• **EXERCISE INSTRUCTIONS**:
[1] In the content marketing article, how often did the loudspeaker post broadcast?
[2] Quote the content marketing article word for word, beginning at the words "But how do you" and stopping after "the local mosque.".

The idea behind content marketing is really nothing new, but it is very powerful. The idea comes in many forms, but the basic principal is the same: providing something of value helps to build trust, and trust forms the basis of any relationship.
I certainly didn’t expect to find an example of content marketing when reading about a battle zone. In Iraq.
I’d just finished Thomas E. Ricks’ book The Generals, a survey of recent American generals and their leadership styles, when I decided to read another of Ricks’ books, The Gamble, about “the surge” in Iraq.
In The Gamble, Ricks lays out the events that led to the change in strategy of the US military in Iraq that prevented Iraq from turning into a never-ending cauldron of civil war (think of Syria now). As Ricks recounts, just three years after the ousting of Saddam Hussein, the Bush administration, the Pentagon and even the generals leading the occupation in Iraq were completely rudderless an enmeshed in a fiasco.
They didn’t understand the conflict they were in (a toxic cocktail of homegrown and foreign insurgencies) and they had no strategy to “win” (much less define what “winning” meant).
Luckily, a few commanders on the ground knew they had to fight insurgency with a counterinsurgency. This meant protecting the safety of the Iraqi people first and foremost, and living among them. By forging connections with the populace, insurgents lose the “sea” they swim in. The lessons of these (very few) commanders paved the way to stability and drawdown/exit from Iraq.
Ricks recounted one of the stories, and in it I found the surprising example of content marketing. In 2006 in the Iraqi city of Ramadi, in Anbar Province, then US-Army Col. Sean McFarland’s 1st Brigade (1st Armored Division) took over military operations. He had seen counterinsurgency succeed elsewhere, and put that strategy in place in Ramadi.
At this point a new insurgency had moved in to the province, and it was making war on the local sheikhs: al Qaeda.
McFarland offered the Ramadi sheikhs the protection of US forces. And he meant it. When an allied sheikh was attacked, McFarland stormed the area. Invariably they routed al Qaeda insurgents, and soon after McFarland would work to build trust with the local community.
But how do you build trust with an entire community that isn’t going to read your newspapers, listen to radio, or even has access to electricity? Ricks recounts how one bright soldier noticed that what people did listen to were loudspeaker announcements from the local mosque.
So, a special team set up a loudspeaker post (broadcasting every day but Friday). They “broadcast” news from Al Jezeera, sports and other information — and information on local attacks by al Qaeda. The messages reinforced the goal: the American forces were saying “we can relate to you — and we have a common enemy.” Eventually, the US forces began to be seen as an allied tribe. A very, very well-armed tribe of allies.
But think of that strategy of the unit with the loudspeakers. It’s the essence of content marketing: by giving something of value (news and information), it allowed a relationship to form. It made a key connection.

[Scene geometry reasoning entries]
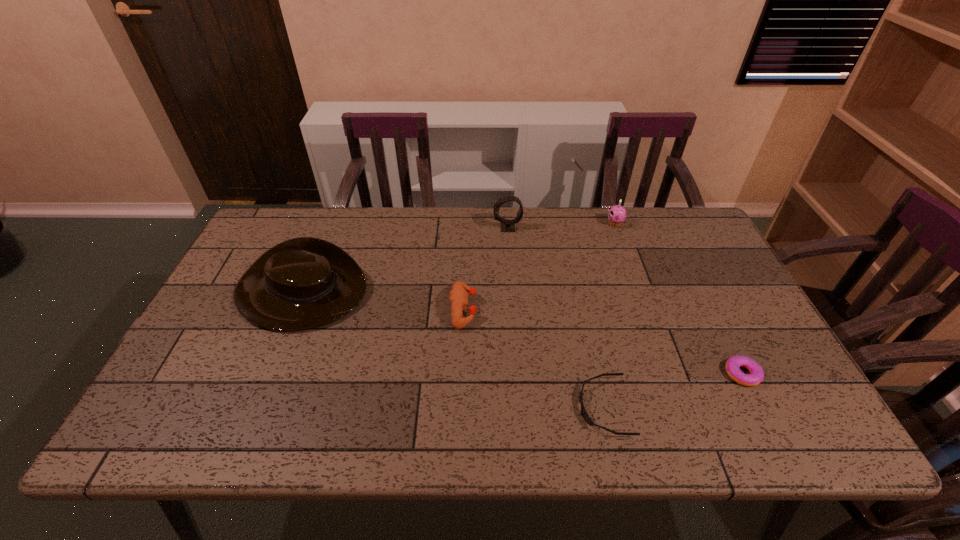
In the image, there is a desktop. Identify the location of vacant space at the near right corner. (752, 411).

The height and width of the screenshot is (540, 960). Identify the location of vacant space that's between the leftmost object and the tallest object. (404, 260).

The width and height of the screenshot is (960, 540). What are the coordinates of `free area in between the rightmost object and the cowboy hat` in the screenshot? It's located at (521, 333).

The image size is (960, 540). I want to click on empty space that is in between the leftmost object and the watch, so click(404, 260).

Find the location of `vacant area that lies between the cupcake and the shortest object`. vacant area that lies between the cupcake and the shortest object is located at coordinates (610, 315).

Locate an element on the screen. This screenshot has width=960, height=540. vacant point located between the leftmost object and the shortest object is located at coordinates (452, 349).

This screenshot has height=540, width=960. Identify the location of vacant region between the second object from right to left and the watch. (561, 226).

This screenshot has height=540, width=960. Find the location of `free space that is in between the watch and the cowboy hat`. free space that is in between the watch and the cowboy hat is located at coordinates (404, 260).

This screenshot has width=960, height=540. Identify the location of free space between the tallest object and the rightmost object. (625, 301).

Identify the location of vacant space in between the tallest object and the sunglasses. (556, 318).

• **ANSWERS IN ORDER**:
[1] Every day but Friday.

[2]
But how do you build trust with an entire community that isn’t going to read your newspapers, listen to radio, or even has access to electricity? Ricks recounts how one bright soldier noticed that what people did listen to were loudspeaker announcements from the local mosque.